Each participant was asked to read two sets of mammograms. The first one was the special training set and the second was the original BREAST set as described above. In each set, the reader was prompted to view the mammograms and localise detected abnormal lesions on each mammogram as well as give each marked lesion a score from two to five indicating the case from benign to absolute malignant where: 2 = benign; 3 = equivocal; 4 = suspicious of malignancy; 5 = highly suggestive of malignant. When there was no significant abnormality, the mammogram was recorded as a score of 1. Data collection was not undertaken under any time constraints and readers were allowed to go back to previous cases and edit marked lesions. Each set took participants no more than 3 h to complete. The BREAST software was used to record interactions of radiologists with mammograms and the time they spent on reading these images. Participants were trained to use the software prior to reading sessions and technical help was provided in a timely manner in person. Demographic and clinical experience information was obtained from each participant via an electronic questionnaire displayed on the screen prior to the commencement of the first reading session.

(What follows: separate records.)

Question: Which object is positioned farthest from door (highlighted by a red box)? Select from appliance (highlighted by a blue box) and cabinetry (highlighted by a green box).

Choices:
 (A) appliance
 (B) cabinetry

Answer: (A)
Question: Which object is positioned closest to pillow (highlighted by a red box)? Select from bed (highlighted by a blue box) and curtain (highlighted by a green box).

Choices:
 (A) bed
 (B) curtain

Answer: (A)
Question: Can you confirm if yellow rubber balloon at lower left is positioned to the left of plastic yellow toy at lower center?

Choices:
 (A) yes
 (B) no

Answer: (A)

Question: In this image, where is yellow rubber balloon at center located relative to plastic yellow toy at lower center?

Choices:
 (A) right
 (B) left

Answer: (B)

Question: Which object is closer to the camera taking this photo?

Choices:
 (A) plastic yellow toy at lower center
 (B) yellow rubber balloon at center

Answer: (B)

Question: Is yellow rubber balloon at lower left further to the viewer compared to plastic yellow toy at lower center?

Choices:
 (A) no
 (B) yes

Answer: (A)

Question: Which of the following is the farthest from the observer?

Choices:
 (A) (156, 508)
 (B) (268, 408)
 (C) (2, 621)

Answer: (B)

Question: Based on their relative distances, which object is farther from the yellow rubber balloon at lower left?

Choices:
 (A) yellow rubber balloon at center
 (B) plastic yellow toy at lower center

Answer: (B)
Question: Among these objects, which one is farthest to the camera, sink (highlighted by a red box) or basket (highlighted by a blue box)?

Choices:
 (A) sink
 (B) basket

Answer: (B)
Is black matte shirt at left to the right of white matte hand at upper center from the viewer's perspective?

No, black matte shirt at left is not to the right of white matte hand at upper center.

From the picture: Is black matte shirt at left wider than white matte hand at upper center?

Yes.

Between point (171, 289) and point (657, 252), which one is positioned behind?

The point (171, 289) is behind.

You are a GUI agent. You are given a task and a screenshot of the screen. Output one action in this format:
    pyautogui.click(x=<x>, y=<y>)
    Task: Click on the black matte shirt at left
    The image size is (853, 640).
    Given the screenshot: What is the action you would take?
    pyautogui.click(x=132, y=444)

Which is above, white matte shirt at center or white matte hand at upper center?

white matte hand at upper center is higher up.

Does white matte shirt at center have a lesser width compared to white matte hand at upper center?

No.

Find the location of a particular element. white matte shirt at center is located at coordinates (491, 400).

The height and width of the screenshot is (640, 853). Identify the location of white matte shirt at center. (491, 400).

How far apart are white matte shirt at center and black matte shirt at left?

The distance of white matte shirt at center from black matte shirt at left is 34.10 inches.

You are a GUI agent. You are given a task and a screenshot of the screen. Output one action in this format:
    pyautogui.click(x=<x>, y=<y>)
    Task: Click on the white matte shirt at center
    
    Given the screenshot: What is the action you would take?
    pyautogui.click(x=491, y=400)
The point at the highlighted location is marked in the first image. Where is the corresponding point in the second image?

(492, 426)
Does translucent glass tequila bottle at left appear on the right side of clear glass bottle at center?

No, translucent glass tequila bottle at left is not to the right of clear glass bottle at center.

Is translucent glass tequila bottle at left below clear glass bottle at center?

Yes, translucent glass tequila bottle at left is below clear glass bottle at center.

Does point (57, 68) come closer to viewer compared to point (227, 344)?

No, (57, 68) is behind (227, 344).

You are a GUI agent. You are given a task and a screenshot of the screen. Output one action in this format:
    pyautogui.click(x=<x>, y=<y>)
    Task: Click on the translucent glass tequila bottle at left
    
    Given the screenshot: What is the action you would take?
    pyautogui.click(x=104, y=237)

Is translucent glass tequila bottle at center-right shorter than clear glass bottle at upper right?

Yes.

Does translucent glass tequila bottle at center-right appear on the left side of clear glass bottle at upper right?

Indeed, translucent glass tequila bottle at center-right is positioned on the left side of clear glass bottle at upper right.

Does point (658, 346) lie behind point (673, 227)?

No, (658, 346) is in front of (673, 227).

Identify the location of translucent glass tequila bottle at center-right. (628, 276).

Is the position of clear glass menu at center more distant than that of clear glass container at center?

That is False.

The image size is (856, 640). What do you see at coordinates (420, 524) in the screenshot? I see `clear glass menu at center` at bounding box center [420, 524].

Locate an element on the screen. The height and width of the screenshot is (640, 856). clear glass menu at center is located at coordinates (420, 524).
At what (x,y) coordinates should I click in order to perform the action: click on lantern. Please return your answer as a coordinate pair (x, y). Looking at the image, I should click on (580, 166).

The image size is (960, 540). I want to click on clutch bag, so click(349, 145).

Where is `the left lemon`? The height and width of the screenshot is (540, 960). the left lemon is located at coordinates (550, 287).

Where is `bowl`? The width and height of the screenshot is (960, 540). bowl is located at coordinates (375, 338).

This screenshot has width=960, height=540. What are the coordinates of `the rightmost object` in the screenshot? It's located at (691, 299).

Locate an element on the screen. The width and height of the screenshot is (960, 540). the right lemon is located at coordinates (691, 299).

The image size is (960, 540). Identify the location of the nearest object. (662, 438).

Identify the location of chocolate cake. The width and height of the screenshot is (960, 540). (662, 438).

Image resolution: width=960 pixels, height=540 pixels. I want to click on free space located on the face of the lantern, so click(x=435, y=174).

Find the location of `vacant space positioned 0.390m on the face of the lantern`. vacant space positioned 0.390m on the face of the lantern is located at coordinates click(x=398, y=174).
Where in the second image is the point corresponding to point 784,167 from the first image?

When a participant completed the first set, the system displayed immediate feedback to him or her which included the marking of the participant on mammograms compared with the truth of cancer locations and cancer types which helped the reader identify individual-based errors. The participant was given the time to go through the answers of each case and was asked to come back for reading the second set a day after to undertake a similar reading procedure as the first set. The observers were not informed about the number of cancers as well as nature of the lesions in each set until the test set was completed although they were aware that these mammogram sets were enriched with cancer cases.

Statistical analysis

Case sensitivity, lesion sensitivity, specificity, receiver operating characteristics (ROC) area under the curve (AUC) and Jackknife alternative free response receiver operating characteristics (JAFROC) Figure of Merits (FOM) were calculated for each participant in each reading session. Case sensitivity was defined as the proportion of abnormal cases correctly identified by a reader when he or she marked a lesion with a recall rating (score 3, 4 or 5) and lesion sensitivity was the rate of cancer locations (regions of interest) correctly identified with the recall ratings. Specificity was calculated as the number of cancer-free mammograms correctly found by the radiologist with a non-recall rating (score 1 or 2) over the total number of normal cases. ROC was obtained by analysing case sensitivity and specificity whilst JAFROC was calculated through lesion sensitivity, specificity and ratings24. A lesion was considered as localized correctly when the center point of the lesion marked was within the radius of a true cancer location. Readers could mark multiple lesions on the mammograms but only the highest malignancy rating was used for data analysis.

In addition to the above metrics, the time participants spent on each set, the recall rate and the detection rate for stellate or spiculated masses were also analysed. The performance metrics of each participant in the first and second reading sessions were compared using the Wilcoxon Signed Ranks Test. The cancer detection rates of radiologists with different clinical experiences and characteristics were also analysed. The inter-expert reliability of radiologists in performance metrics was explored separately for each set via intra-class correlation coefficient test. The statistical tests were performed through the SPSS version 25.0 software (Chicago, IL, USA).